I use v1.1. For me this case is closed, as my device is not really collecting critical data, my dirty workaround is to automatically restart the container once in a while, I did not see the error since then.
Thanks, just checking. We'll leave this issue open until the underlying problem is addressed, we're working on it.
@cartertinney we recently also had this issue.
I've only seen this issue in one of the +-150 locations we have an iot-device running. On that specific location where I've seen the issue, we have multiple iot-devices in that network. All devices had the same issue at the same time.
First we see them drop the connection and a few minutes later it goes back to "connected", but i don't think it's really connected because we could not send any messages anymore to the cloud and cloud to device call where also failing.

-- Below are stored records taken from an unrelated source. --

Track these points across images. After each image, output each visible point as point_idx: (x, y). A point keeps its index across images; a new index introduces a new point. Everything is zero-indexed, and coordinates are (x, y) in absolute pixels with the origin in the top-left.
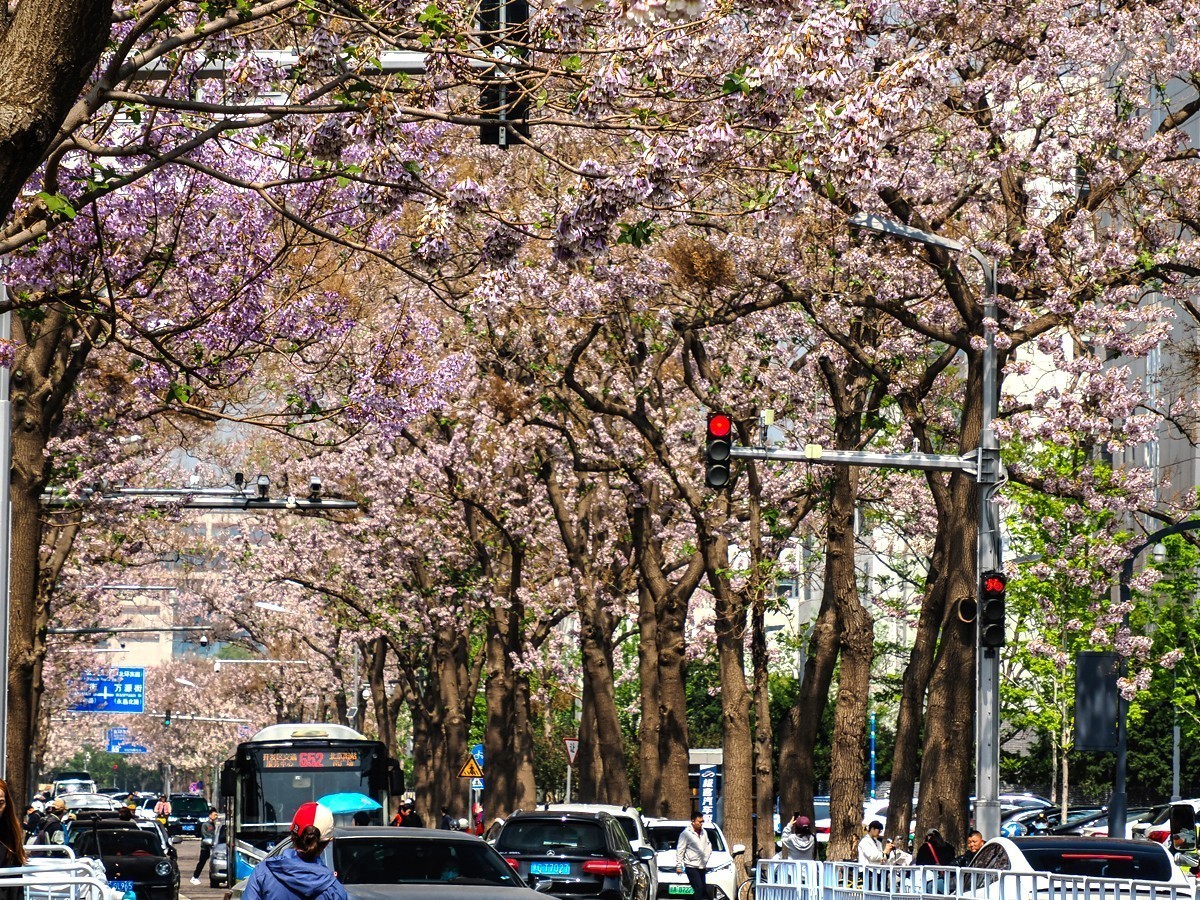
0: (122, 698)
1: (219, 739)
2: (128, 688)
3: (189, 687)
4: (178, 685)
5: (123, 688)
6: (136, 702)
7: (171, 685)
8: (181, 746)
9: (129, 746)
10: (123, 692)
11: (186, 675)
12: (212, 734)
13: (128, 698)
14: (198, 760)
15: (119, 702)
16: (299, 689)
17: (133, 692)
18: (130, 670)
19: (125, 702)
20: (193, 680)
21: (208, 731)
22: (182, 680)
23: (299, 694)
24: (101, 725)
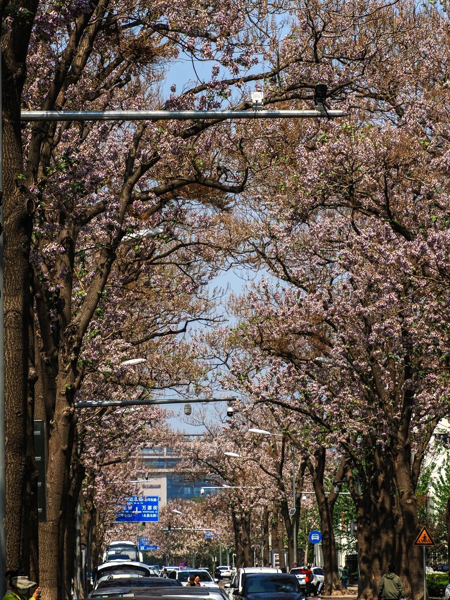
0: (146, 514)
1: (195, 540)
2: (150, 507)
3: (179, 514)
4: (173, 513)
5: (147, 507)
6: (155, 516)
7: (170, 514)
8: (176, 544)
9: (149, 546)
10: (147, 510)
11: (177, 509)
12: (191, 537)
13: (150, 514)
14: (185, 551)
15: (145, 516)
16: (252, 503)
17: (152, 510)
18: (151, 497)
19: (148, 516)
20: (181, 510)
21: (190, 536)
22: (175, 511)
23: (251, 506)
24: (135, 535)
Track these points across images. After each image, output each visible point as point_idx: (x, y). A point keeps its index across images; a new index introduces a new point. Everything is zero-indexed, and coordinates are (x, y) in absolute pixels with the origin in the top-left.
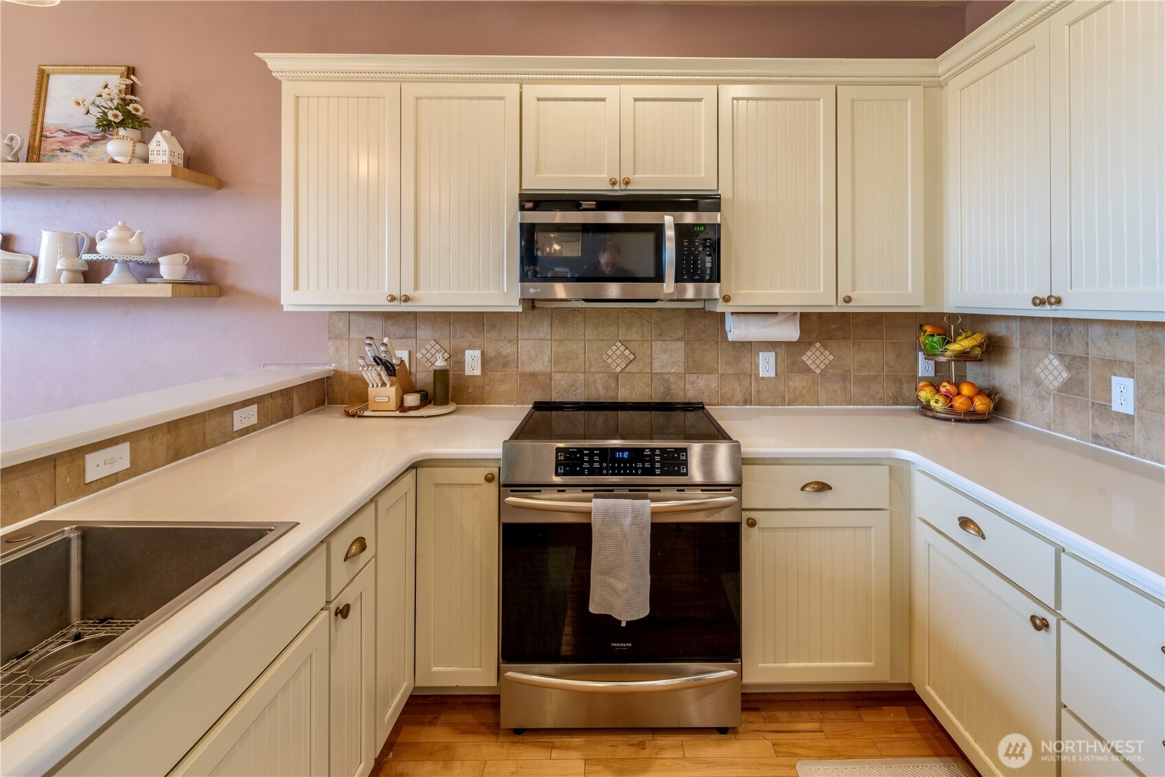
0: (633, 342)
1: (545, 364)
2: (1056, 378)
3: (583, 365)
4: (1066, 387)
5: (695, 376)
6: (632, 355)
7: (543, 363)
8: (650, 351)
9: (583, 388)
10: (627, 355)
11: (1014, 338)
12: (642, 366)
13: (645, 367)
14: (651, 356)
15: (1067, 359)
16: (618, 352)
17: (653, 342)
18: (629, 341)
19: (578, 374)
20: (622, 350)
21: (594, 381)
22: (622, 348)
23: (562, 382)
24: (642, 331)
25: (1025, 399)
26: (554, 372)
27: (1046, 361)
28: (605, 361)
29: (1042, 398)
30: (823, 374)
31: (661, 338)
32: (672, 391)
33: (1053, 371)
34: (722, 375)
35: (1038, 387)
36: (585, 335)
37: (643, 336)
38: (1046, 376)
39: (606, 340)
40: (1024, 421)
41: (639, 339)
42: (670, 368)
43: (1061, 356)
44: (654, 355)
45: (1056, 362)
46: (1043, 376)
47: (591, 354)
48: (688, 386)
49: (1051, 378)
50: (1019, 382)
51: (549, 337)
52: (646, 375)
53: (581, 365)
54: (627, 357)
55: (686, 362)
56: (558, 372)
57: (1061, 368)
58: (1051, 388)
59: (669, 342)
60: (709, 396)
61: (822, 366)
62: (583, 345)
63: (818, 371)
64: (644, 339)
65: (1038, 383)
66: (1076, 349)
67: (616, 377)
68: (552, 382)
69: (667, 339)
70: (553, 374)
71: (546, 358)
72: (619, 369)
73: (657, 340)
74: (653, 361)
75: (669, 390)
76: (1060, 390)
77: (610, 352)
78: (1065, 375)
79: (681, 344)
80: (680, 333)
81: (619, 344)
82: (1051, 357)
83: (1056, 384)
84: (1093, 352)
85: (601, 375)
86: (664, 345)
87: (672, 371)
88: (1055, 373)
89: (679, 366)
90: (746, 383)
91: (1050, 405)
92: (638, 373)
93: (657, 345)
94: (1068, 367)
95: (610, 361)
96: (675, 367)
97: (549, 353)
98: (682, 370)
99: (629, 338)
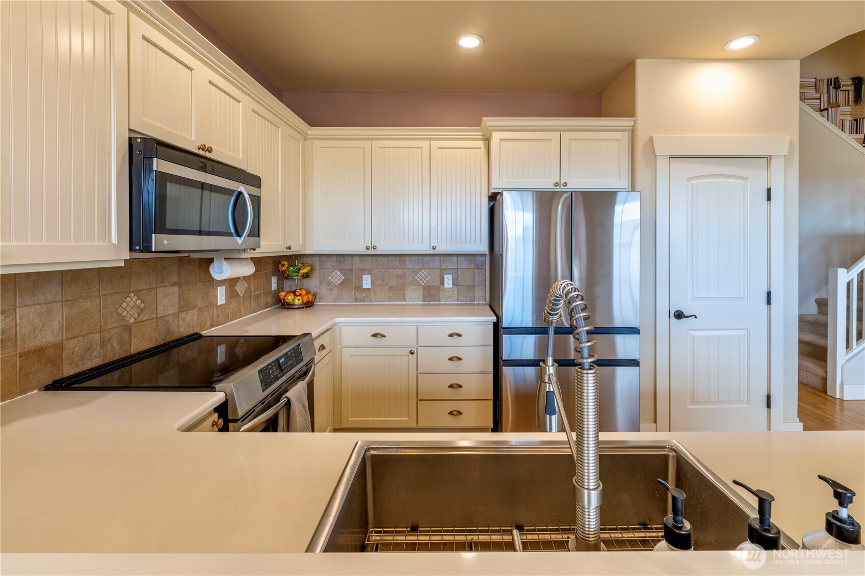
0: (143, 292)
1: (55, 332)
2: (338, 280)
3: (98, 324)
4: (342, 283)
5: (184, 313)
6: (143, 304)
7: (52, 332)
8: (155, 297)
9: (98, 350)
10: (139, 304)
11: (316, 265)
12: (150, 313)
13: (152, 313)
14: (157, 303)
15: (344, 271)
16: (132, 304)
17: (158, 289)
18: (139, 291)
19: (93, 335)
20: (135, 301)
21: (110, 339)
22: (135, 299)
23: (76, 349)
24: (149, 280)
25: (322, 292)
26: (67, 339)
27: (334, 273)
28: (120, 315)
29: (331, 289)
30: (243, 297)
31: (163, 285)
32: (171, 330)
33: (337, 277)
34: (200, 308)
35: (329, 285)
36: (99, 291)
37: (150, 284)
38: (334, 280)
39: (120, 293)
40: (322, 302)
41: (147, 287)
42: (169, 310)
43: (340, 270)
44: (159, 302)
45: (338, 273)
46: (332, 280)
47: (106, 310)
48: (181, 323)
49: (336, 280)
50: (319, 285)
51: (59, 298)
52: (153, 320)
53: (96, 325)
54: (139, 306)
55: (179, 303)
56: (71, 338)
57: (341, 275)
58: (336, 284)
59: (168, 287)
60: (193, 327)
61: (243, 292)
62: (99, 301)
63: (241, 296)
64: (151, 287)
65: (329, 283)
66: (348, 266)
67: (129, 328)
68: (64, 352)
69: (167, 285)
70: (65, 342)
71: (56, 324)
72: (132, 320)
73: (160, 287)
74: (158, 307)
75: (169, 330)
76: (340, 284)
77: (124, 305)
78: (343, 278)
79: (176, 289)
80: (175, 279)
81: (132, 295)
82: (336, 271)
83: (339, 282)
84: (355, 267)
85: (116, 330)
86: (165, 291)
87: (171, 312)
88: (338, 278)
89: (175, 307)
90: (211, 311)
91: (335, 292)
92: (147, 320)
93: (161, 291)
94: (344, 275)
95: (124, 313)
96: (173, 308)
97: (60, 317)
98: (177, 311)
99: (139, 288)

Some timestamps from those iot devices: Device1:
- OFFLINE: 2022-06-14T06:52:08.371138Z
- Back connected: 2022-06-14T07:04:01.330314Z Device2:
- OFFLINE: 2022-06-14T06:51:08.618656Z
- Back connected: 2022-06-14T07:27:51.403518Z Device3:
- OFFLINE: 2022-06-14T06:51:10.831858Z
- Back connected: 2022-06-14T07:12:28.085804Z Device4:
- OFFLINE: 2022-06-14T06:52:06.431400Z
- Back connected: 2022-06-14T07:04:22.240997Z Device5:
- OFFLINE: 2022-06-14T06:52:06.305089Z
- Back connected: 2022-06-14T07:03:47.626239Z Device6:
- OFFLINE: 2022-06-14T06:51:11.807573Z
- Back connected: 2022-06-14T07:04:13.902870Z Device7:
- OFFLINE: 2022-06-14T06:51:12.630817Z
- Back connected: 2022-06-14T06:53:16.747793Z
We had to reboot all the devices in order to get the iot-hub-communication working again. Other calls to some public rest_servers starting working again, it was only the iot-hub-communication that did not recover.
We have no idea what happened on that network, but it looks like some network infra went down.
Maybe the iot-hub-device-sdk doesn't handle a reboot of network infra very well?
In the past I've added this just before I call iot_hub_device_client.connect() when it got disconnect.
try:
libc = ctypes.cdll.LoadLibrary('libc.so.6')
res_init = getattr(libc, "__res_init")
except (OSError, AttributeError):
res_init_found = False
LOG.exception("Failed to fetch __res_init")
I had to do this to get the sdk working in the situation where network infra AND our iot-device rebooted at the same time. Our iot-device got an IP from the network infra but dns-servers where not passed yet. That __res_init() forces the application to refresh them. Some libraries do it them-self (like the C version of the iot-hub-device SDK it think), but the python SDK does not. Already talked about this with @BertKleewein.
I don't know, maybe this issue is somehow related. In any case, its very strange that we had them go offline all at the same time and none of them recovered without a reboot (but other internet communication recovered by them-self).
Hope this info helps to find the issue log.txt .
@robarnes @chewcw @robbinvandamme
Are any of you using a proxy by chance? Perhaps a VPN? Additionally, what version of OpenSSL are you using?
@cartertinney We are using libssl.so.1.1 in our application. Can't tell for sure if there is a proxy or not, it's always the client his network we are connected to.
But I would be surprised there is a proxy at the location I talked about above.
I've also seen strange/similar iot-hub-device-client behavior at another client who had a standard home network. Also then I had the feeling it was related to starting our application together with the network infra. We had a few different outgoing connections from our application, but also there, only the iot-hub connection failed.
Kinds regards,
Robbin
@robbinvandamme
Since you are the only person who seems to still be experiencing this problem, would you mind opening a new GitHub issue that is focused on your situation and logs? We also just released version 2.12.0 of the azure-iot-device package, which has numerous stability and logging fixes. I can't say it's going to fix your issue, but it will at least remove some potential confounds as we try and investigate.
Ok I'll update the devices with the latest version one of the upcomming months. If we still run into connection issue's i'll open a new ticket.